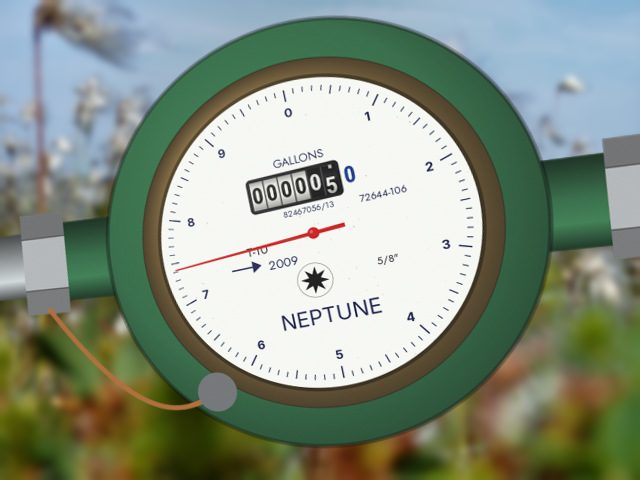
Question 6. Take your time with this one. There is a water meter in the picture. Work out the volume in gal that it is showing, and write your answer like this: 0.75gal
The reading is 47.4gal
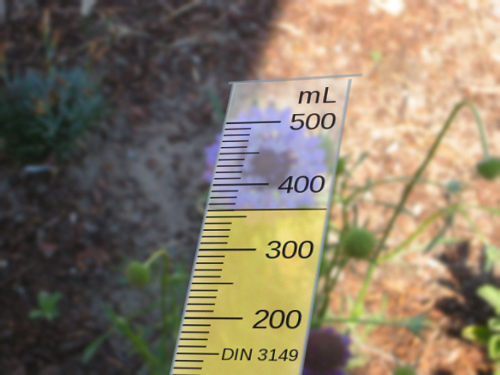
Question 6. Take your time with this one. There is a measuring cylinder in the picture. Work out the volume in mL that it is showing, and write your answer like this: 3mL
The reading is 360mL
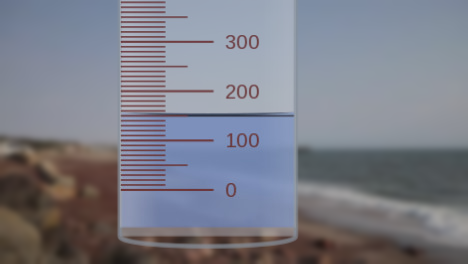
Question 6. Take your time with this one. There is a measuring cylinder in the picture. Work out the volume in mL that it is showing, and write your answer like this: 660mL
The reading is 150mL
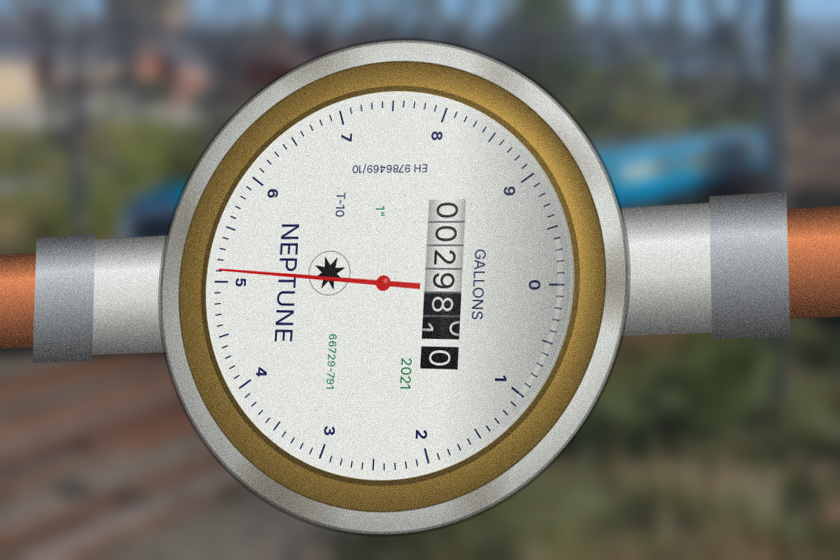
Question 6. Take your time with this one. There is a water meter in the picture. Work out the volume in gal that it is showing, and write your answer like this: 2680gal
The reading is 29805.1gal
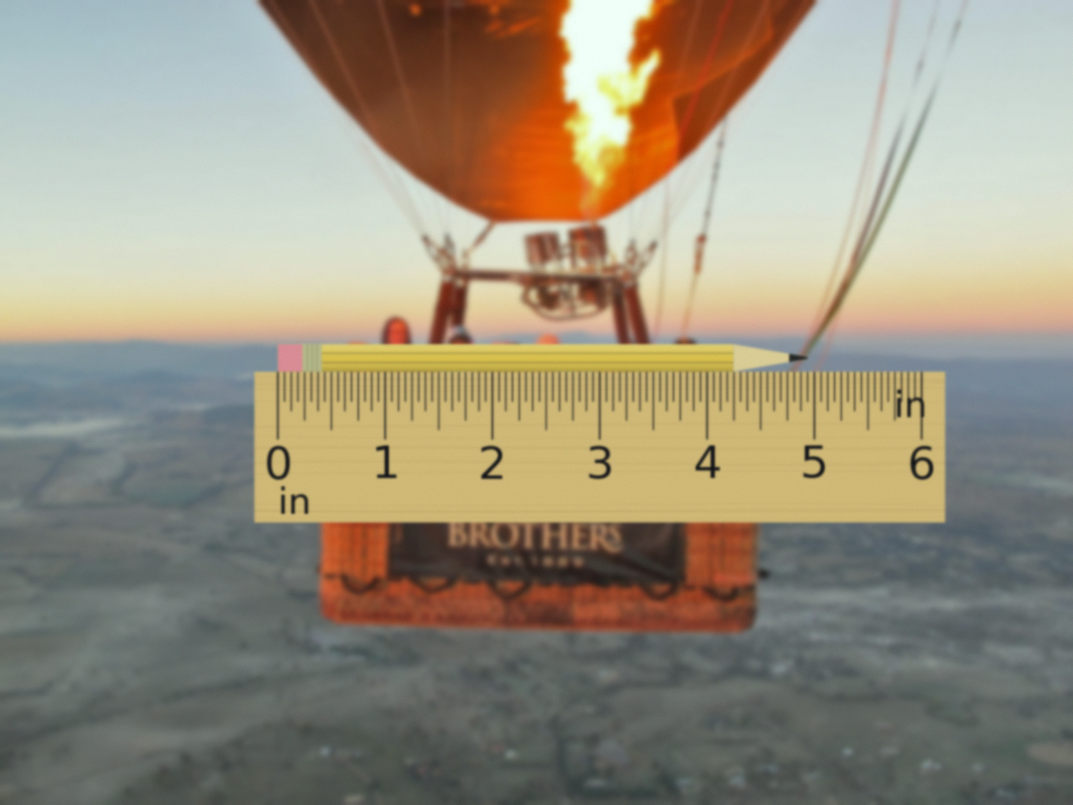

+-------+

* [Task]: Rewrite the lines above as a numbered list, skipping any blank lines and leaving out the pictures.

* [Answer area]:
1. Question 6. Take your time with this one. There is a water meter in the picture. Work out the volume in gal that it is showing, and write your answer like this: 0.75gal
2. The reading is 47.4gal
3. Question 6. Take your time with this one. There is a measuring cylinder in the picture. Work out the volume in mL that it is showing, and write your answer like this: 3mL
4. The reading is 360mL
5. Question 6. Take your time with this one. There is a measuring cylinder in the picture. Work out the volume in mL that it is showing, and write your answer like this: 660mL
6. The reading is 150mL
7. Question 6. Take your time with this one. There is a water meter in the picture. Work out the volume in gal that it is showing, and write your answer like this: 2680gal
8. The reading is 29805.1gal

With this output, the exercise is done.